Arranged Marriage and all that hoop-laa

Re: Arranged Marriage and all that hoop-laa

This is pretty risky imo. I don't know why some Pakistani parents feel that these are the only suitable rishtas. As if the fact that the guy and his family rely on your family for financial support (i.e. the wedding, moving, the visa, settling in a new country) will somehow make him indebted to you and therefore a safer bet.

From what I have seen first hand, this is never the case. We all know what the worst case scenario is, although I think it is rarer. But more normally what happens is that there is a lot of resentment on both sides. The husband actually ends up finding it difficult to deal with the fact that his wife and in-laws are responsible for everything. They generally find it hard to find work and can spend a long time unemployed. The wife has resentment over the same issues and then things that we see examples of here on GS (and I see with some of my own cousins with whom this has happened with), where she is working to support them both but at the same time the husband wants a "traditional" wife who will take care of all the cooking and chores.

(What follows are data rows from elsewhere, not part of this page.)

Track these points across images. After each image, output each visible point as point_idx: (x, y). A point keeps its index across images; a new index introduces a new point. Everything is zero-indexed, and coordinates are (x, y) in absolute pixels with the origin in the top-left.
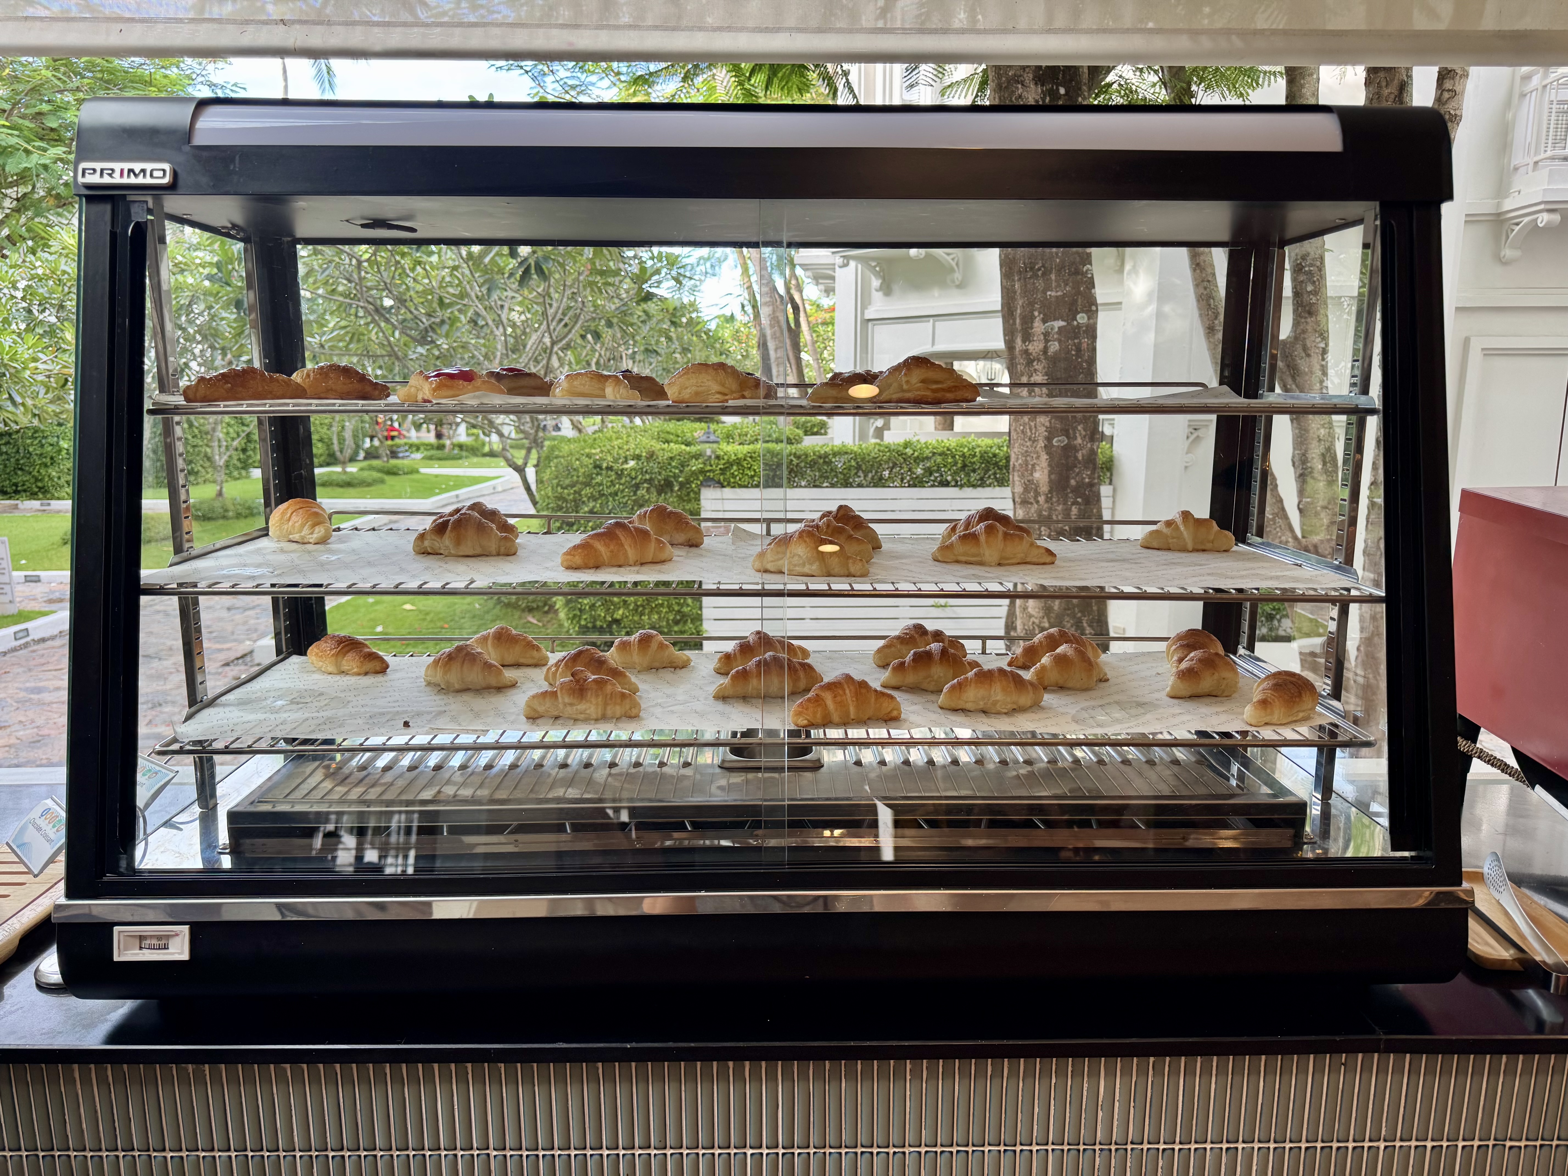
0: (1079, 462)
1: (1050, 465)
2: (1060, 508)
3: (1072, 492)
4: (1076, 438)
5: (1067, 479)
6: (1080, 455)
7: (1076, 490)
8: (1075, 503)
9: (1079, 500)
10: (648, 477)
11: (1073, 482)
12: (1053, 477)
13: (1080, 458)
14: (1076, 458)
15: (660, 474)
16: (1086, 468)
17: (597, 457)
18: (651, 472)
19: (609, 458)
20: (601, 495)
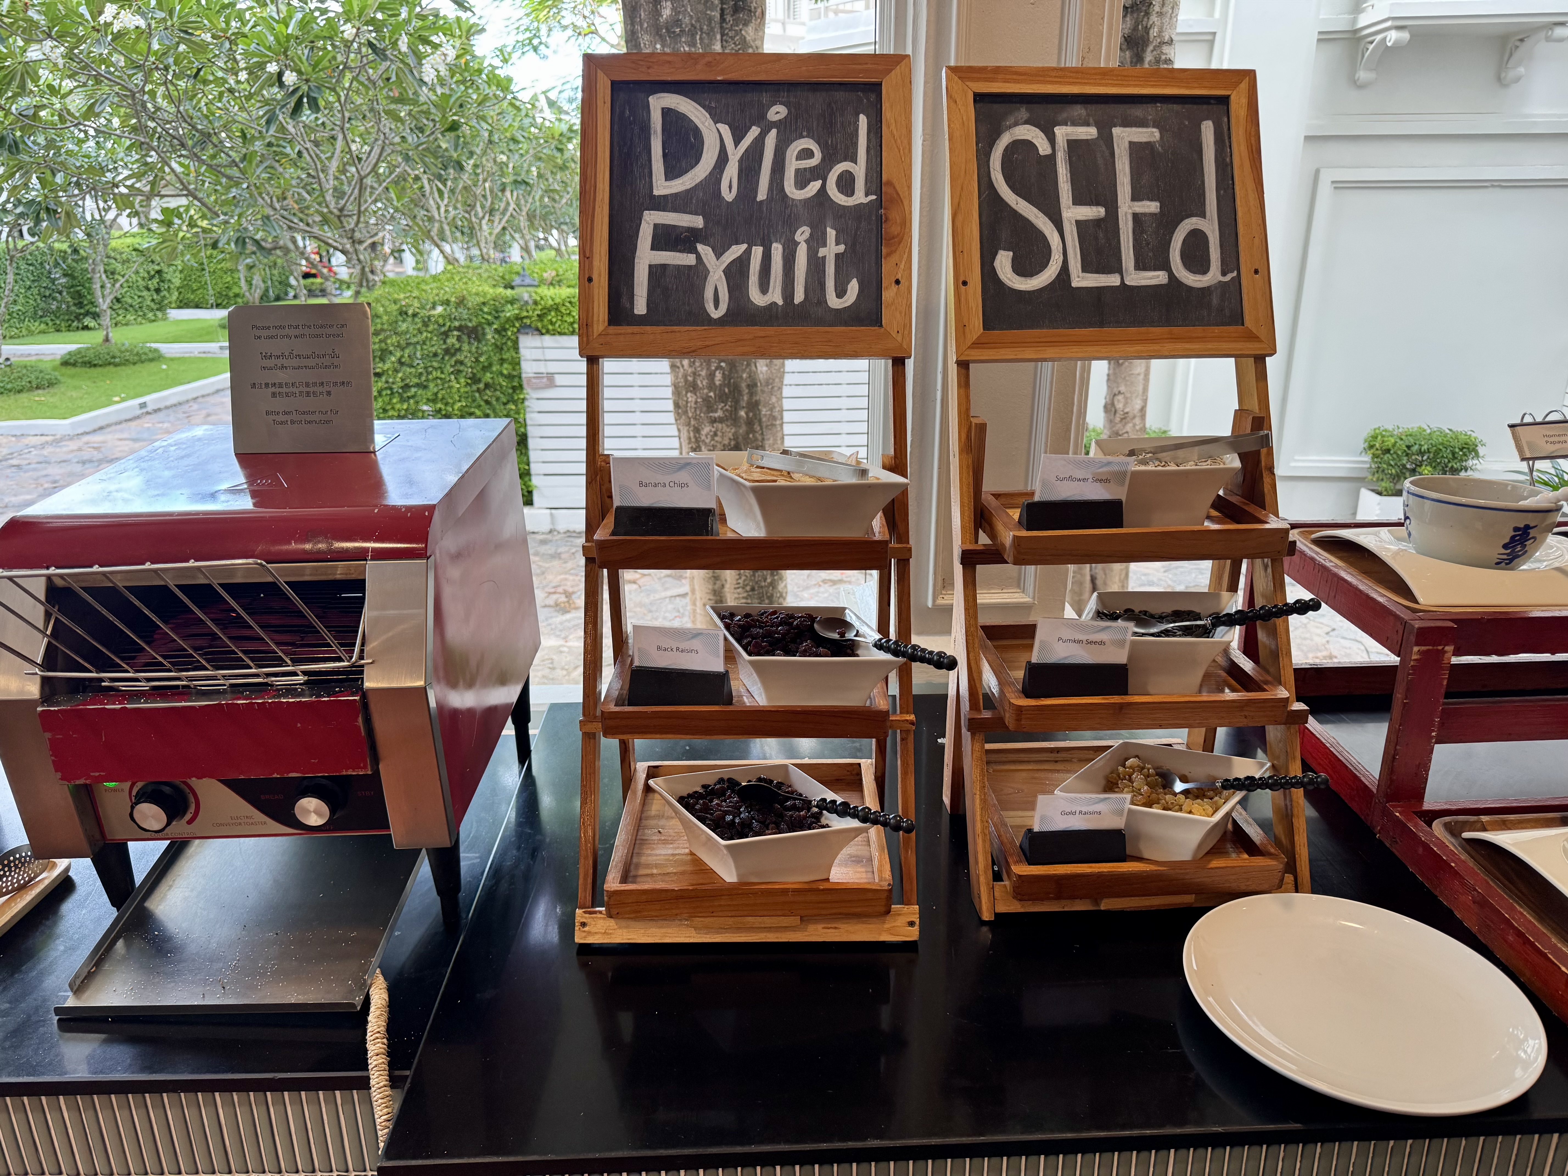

Just make sure you're going into this with your eyes open. I hope your parents have checked this guy and his family out thoroughly. If you have decided to go ahead then at least work on making sure he knows what he's in for when he moves to your country.

Re: Arranged Marriage and all that hoop-laa

Agree with Stoppit. :k:

Plus, if him and his family are living off of your parents, there’s a chance that one party can take advantage of another…or it could turn into a pride/ego issue…only fueling the frustrations/resentment that Stoppit has pointed out.

Re: Arranged Marriage and all that hoop-laa

YES!! I've heard that happen on more than one occasion. So, yeah.